‘Substance’ found at Birmingham house after five arrested by terror police

From Yahoo News, the Daily Record and the Birmingham Mail

Police have found a “suspicious substance” at an address in Birmingham after targeting a terror cell with reported links to the atrocities in Paris and Brussels. They insisted there was no danger to the public after the discovery during a raid on the home of a taxi driver in the Small Heath area of the city.

The revelations came as a suspected UK Isis cell was smashed yesterday during a string of raids by armed police across the country. It follows the arrest of four men and a woman in Birmingham and at Gatwick Airport as part of an investigation involving MI5 and authorities in France and Belgium. 

The arrests, which Whitehall officials described as “significant”, came after months of surveillance work by British police and MI5.  A source said of the Paris and Brussels attackers: “The network were targeting the London Eye and other places where crowds gather in the UK.”

Security authorities in the UK had been surveilling the Birmingham terror suspects since the recovery of slain Paris attack ringleader Abdelhamid Abaaoud’s mobile phone after he was killed after being cornered in the St Denis suburb of Paris just days after the attacks in the city.

The source said: “An examination of a phone used by Abaaoud also contained the same image of the Bullring shopping centre found on Abrini’s phone.” 

Paris attacks terror suspect Mohamed Abrini had photographs of the recently refurbished Birmingham New Street train station, Bullring shopping centre and Aston Villa’s football ground stored in his mobile phone, sources close to the investigation have revealed.

The images were recovered along with stored contacts after investigators forensically examined the 31-year-old’s phone last week. The photographs are believed to have been taken during what investigators now believe to have been three separate visits by Abrini to the UK in 2015 including a final trip in July 2015.

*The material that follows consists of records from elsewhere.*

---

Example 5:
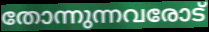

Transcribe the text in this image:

തോന്നുന്നവരോട്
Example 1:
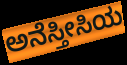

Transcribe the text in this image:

ಅನೆಸ್ತೀಸಿಯ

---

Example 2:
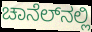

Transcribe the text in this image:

ಚಾನೆಲ್‌ನಲ್ಲಿ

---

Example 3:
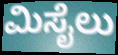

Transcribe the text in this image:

ಮಿಸೈಲು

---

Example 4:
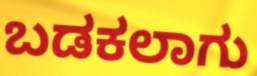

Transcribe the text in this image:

ಬಡಕಲಾಗು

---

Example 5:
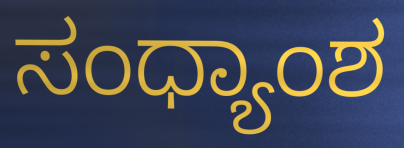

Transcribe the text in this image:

ಸಂಧ್ಯಾಂಶ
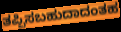
ತಪ್ಪಿಸಬಹುದಾದಂತಹ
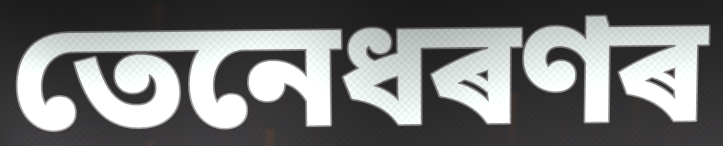
তেনেধৰণৰ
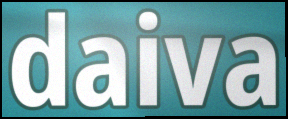
daiva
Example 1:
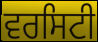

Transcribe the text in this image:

ਵਰਸਿਟੀ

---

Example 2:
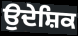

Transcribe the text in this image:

ਉਦੇਸ਼ਿਕ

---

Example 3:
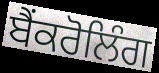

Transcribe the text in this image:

ਬੈਂਕਰੋਲਿੰਗ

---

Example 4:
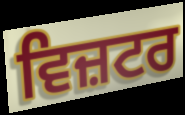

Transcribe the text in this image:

ਵਿਜ਼ਟਰ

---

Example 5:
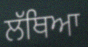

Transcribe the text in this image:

ਲੱਥਿਆ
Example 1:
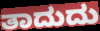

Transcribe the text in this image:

ತಾದುದು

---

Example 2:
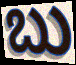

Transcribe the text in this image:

ಬು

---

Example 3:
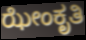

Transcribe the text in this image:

ಝೇಂಕೃತಿ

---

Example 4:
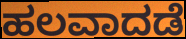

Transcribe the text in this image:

ಹಲವಾದಡೆ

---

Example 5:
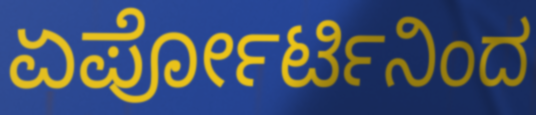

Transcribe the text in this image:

ಏರ್ಪೋರ್ಟಿನಿಂದ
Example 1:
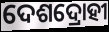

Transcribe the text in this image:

ଦେଶଦ୍ରୋହୀ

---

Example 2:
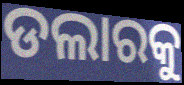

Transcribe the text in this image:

ଡଲାରକୁ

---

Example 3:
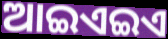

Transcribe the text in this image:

ଆଇଏଇଏ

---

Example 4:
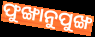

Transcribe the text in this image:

ଫୁଙ୍ଖାନୁପୁଙ୍ଖ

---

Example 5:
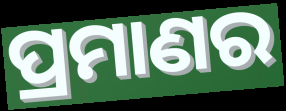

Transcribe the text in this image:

ପ୍ରମାଣର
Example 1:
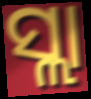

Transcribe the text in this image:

ସ୍ଲା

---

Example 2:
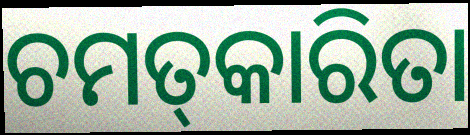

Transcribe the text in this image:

ଚମତ୍‌କାରିତା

Paris attacks ringleader Abdelhamid Abaaoud travelled to UK in October 2015 arriving on the Kent coast from continental Europe using false documents. He initially stayed in London where he met jihadist associates including one from Leicestershire.

The Leicester associate is linked to Baghdad Mezaine an Algerian former Al Qaida operative who was involved in a massive credit card/false documents “factory” busted in Leicester in mid 2000s. His gang were supplying money and forged documents to AQ linked jihadis across Europe and laid the foundations for a Midlands-centred criminal/jihadist network of trusted north African Islamists. It is understood that it is the rump of this established terror-funding network which ISIS has now accessed and used to help finance the Paris and Brussels attacks.

A security source said: “The Birmingham connection played a major role in the movement of cash in the run up to the Paris and Brussels attacks. We know that the Birmingham gang is involved in collecting illicit crime-generated cash in a sophisticated Europe wide money laundering scam directed by Islamists.”

Meanwhile, an 18-year-old man from Birmingham was held by counter-terrorism officers at Manchester Airport on Saturday after returning to Britain. His arrest (is) unrelated to the Brussels inquiry.